##### MATERIAL PROVIDED
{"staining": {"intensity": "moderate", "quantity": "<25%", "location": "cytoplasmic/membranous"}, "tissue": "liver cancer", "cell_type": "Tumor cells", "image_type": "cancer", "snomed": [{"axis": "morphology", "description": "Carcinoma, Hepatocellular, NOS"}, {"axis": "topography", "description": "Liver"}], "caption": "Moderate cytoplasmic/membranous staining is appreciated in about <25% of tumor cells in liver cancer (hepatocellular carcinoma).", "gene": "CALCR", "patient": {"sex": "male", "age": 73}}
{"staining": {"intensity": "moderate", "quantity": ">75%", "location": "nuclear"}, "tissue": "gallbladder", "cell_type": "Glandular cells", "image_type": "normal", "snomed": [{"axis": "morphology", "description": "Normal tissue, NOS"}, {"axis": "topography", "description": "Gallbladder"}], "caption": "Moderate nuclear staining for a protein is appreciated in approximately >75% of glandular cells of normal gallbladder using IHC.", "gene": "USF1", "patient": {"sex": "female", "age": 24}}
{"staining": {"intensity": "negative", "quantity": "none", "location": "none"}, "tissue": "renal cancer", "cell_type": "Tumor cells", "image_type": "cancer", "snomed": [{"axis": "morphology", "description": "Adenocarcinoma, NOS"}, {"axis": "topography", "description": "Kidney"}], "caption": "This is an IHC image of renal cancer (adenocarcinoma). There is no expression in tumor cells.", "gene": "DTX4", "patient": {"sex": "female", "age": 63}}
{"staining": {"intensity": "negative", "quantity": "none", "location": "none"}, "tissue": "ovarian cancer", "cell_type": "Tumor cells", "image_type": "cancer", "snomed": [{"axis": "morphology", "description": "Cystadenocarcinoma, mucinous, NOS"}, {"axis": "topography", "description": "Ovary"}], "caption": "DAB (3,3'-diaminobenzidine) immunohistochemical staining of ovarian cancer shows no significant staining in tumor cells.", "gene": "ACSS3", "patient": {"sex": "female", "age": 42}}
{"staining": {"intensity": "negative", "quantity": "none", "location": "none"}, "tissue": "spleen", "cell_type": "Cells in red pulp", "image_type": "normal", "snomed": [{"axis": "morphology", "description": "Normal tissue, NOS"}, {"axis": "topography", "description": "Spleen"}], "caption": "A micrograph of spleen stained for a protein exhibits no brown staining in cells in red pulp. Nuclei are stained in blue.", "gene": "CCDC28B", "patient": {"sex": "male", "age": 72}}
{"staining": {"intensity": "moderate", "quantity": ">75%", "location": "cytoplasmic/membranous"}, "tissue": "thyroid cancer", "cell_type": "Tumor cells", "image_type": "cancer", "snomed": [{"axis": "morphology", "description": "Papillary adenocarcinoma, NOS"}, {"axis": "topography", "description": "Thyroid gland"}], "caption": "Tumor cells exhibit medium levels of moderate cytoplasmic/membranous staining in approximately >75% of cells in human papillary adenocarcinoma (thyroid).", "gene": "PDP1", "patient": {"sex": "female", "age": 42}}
##########
▶ _TASK GOAL_: Copy the records word for word.

▶ _PROBLEM SOLUTION_:
{"staining": {"intensity": "moderate", "quantity": "<25%", "location": "cytoplasmic/membranous"}, "tissue": "liver cancer", "cell_type": "Tumor cells", "image_type": "cancer", "snomed": [{"axis": "morphology", "description": "Carcinoma, Hepatocellular, NOS"}, {"axis": "topography", "description": "Liver"}], "caption": "Moderate cytoplasmic/membranous staining is appreciated in about <25% of tumor cells in liver cancer (hepatocellular carcinoma).", "gene": "CALCR", "patient": {"sex": "male", "age": 73}}
{"staining": {"intensity": "moderate", "quantity": ">75%", "location": "nuclear"}, "tissue": "gallbladder", "cell_type": "Glandular cells", "image_type": "normal", "snomed": [{"axis": "morphology", "description": "Normal tissue, NOS"}, {"axis": "topography", "description": "Gallbladder"}], "caption": "Moderate nuclear staining for a protein is appreciated in approximately >75% of glandular cells of normal gallbladder using IHC.", "gene": "USF1", "patient": {"sex": "female", "age": 24}}
{"staining": {"intensity": "negative", "quantity": "none", "location": "none"}, "tissue": "renal cancer", "cell_type": "Tumor cells", "image_type": "cancer", "snomed": [{"axis": "morphology", "description": "Adenocarcinoma, NOS"}, {"axis": "topography", "description": "Kidney"}], "caption": "This is an IHC image of renal cancer (adenocarcinoma). There is no expression in tumor cells.", "gene": "DTX4", "patient": {"sex": "female", "age": 63}}
{"staining": {"intensity": "negative", "quantity": "none", "location": "none"}, "tissue": "ovarian cancer", "cell_type": "Tumor cells", "image_type": "cancer", "snomed": [{"axis": "morphology", "description": "Cystadenocarcinoma, mucinous, NOS"}, {"axis": "topography", "description": "Ovary"}], "caption": "DAB (3,3'-diaminobenzidine) immunohistochemical staining of ovarian cancer shows no significant staining in tumor cells.", "gene": "ACSS3", "patient": {"sex": "female", "age": 42}}
{"staining": {"intensity": "negative", "quantity": "none", "location": "none"}, "tissue": "spleen", "cell_type": "Cells in red pulp", "image_type": "normal", "snomed": [{"axis": "morphology", "description": "Normal tissue, NOS"}, {"axis": "topography", "description": "Spleen"}], "caption": "A micrograph of spleen stained for a protein exhibits no brown staining in cells in red pulp. Nuclei are stained in blue.", "gene": "CCDC28B", "patient": {"sex": "male", "age": 72}}
{"staining": {"intensity": "moderate", "quantity": ">75%", "location": "cytoplasmic/membranous"}, "tissue": "thyroid cancer", "cell_type": "Tumor cells", "image_type": "cancer", "snomed": [{"axis": "morphology", "description": "Papillary adenocarcinoma, NOS"}, {"axis": "topography", "description": "Thyroid gland"}], "caption": "Tumor cells exhibit medium levels of moderate cytoplasmic/membranous staining in approximately >75% of cells in human papillary adenocarcinoma (thyroid).", "gene": "PDP1", "patient": {"sex": "female", "age": 42}}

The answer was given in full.